▶ **WHAT YOU WILL DO**
Could you echo, line for line, the material starting with the line containing "##### *Return value*" and going on through the line containing "or no exists"?

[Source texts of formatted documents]
· · · · ·

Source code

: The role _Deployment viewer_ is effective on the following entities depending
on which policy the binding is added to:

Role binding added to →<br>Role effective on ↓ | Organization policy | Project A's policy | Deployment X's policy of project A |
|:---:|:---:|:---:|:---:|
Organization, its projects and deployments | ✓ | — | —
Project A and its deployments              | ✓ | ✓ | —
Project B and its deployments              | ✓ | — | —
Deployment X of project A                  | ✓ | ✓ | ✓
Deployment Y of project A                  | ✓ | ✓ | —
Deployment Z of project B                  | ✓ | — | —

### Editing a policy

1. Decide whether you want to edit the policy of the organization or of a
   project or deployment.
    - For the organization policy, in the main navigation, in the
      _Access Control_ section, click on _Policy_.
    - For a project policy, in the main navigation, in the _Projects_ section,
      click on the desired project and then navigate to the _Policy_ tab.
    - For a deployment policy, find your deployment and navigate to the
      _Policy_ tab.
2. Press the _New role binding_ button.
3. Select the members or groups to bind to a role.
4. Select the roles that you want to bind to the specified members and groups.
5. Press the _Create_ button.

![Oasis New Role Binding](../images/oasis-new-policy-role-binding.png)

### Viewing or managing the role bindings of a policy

· · · · ·

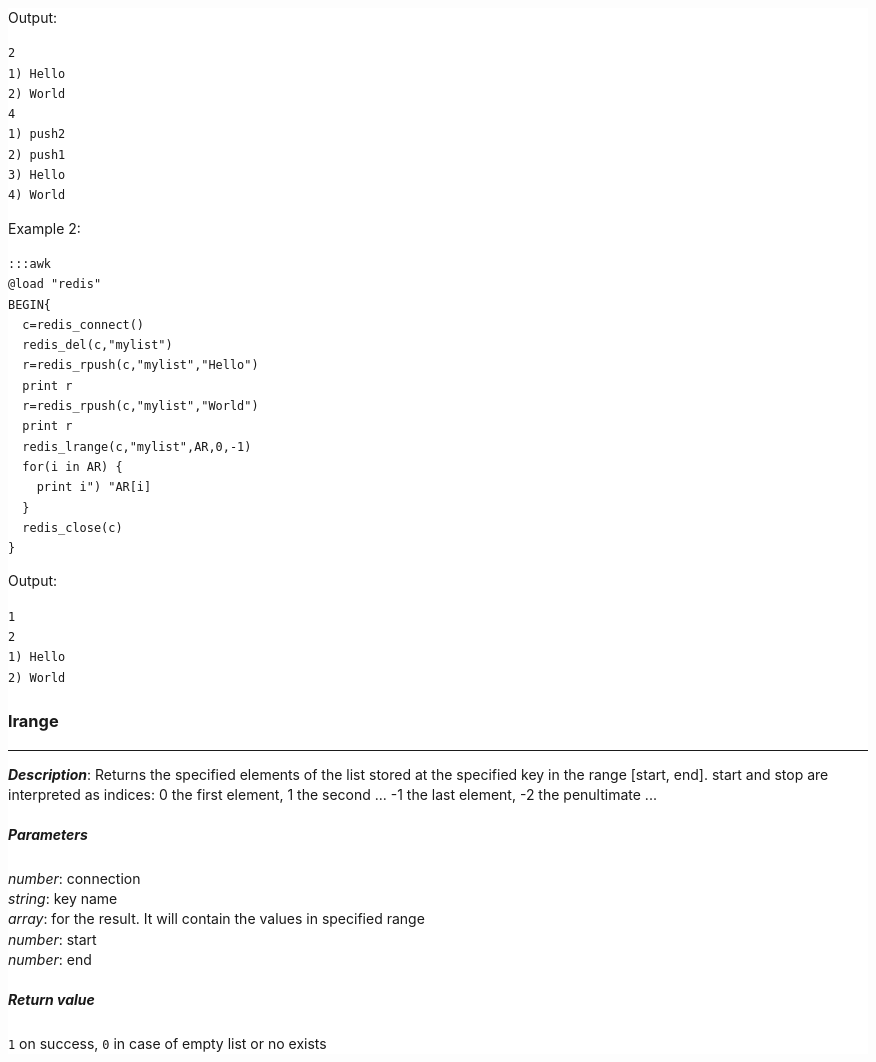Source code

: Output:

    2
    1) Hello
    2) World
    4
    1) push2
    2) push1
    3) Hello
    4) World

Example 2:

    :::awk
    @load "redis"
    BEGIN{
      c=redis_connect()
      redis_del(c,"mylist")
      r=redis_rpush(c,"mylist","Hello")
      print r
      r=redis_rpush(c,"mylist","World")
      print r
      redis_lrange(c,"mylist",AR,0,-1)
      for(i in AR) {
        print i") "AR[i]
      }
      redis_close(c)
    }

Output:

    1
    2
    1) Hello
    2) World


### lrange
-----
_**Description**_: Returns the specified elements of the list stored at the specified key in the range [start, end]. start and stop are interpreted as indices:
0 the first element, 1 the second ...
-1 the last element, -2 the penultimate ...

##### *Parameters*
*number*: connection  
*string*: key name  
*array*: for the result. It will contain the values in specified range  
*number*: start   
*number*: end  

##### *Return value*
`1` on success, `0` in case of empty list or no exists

· · · · ·

▶ **TASK OUTPUT**
##### *Return value*
`1` on success, `0` in case of empty list or no exists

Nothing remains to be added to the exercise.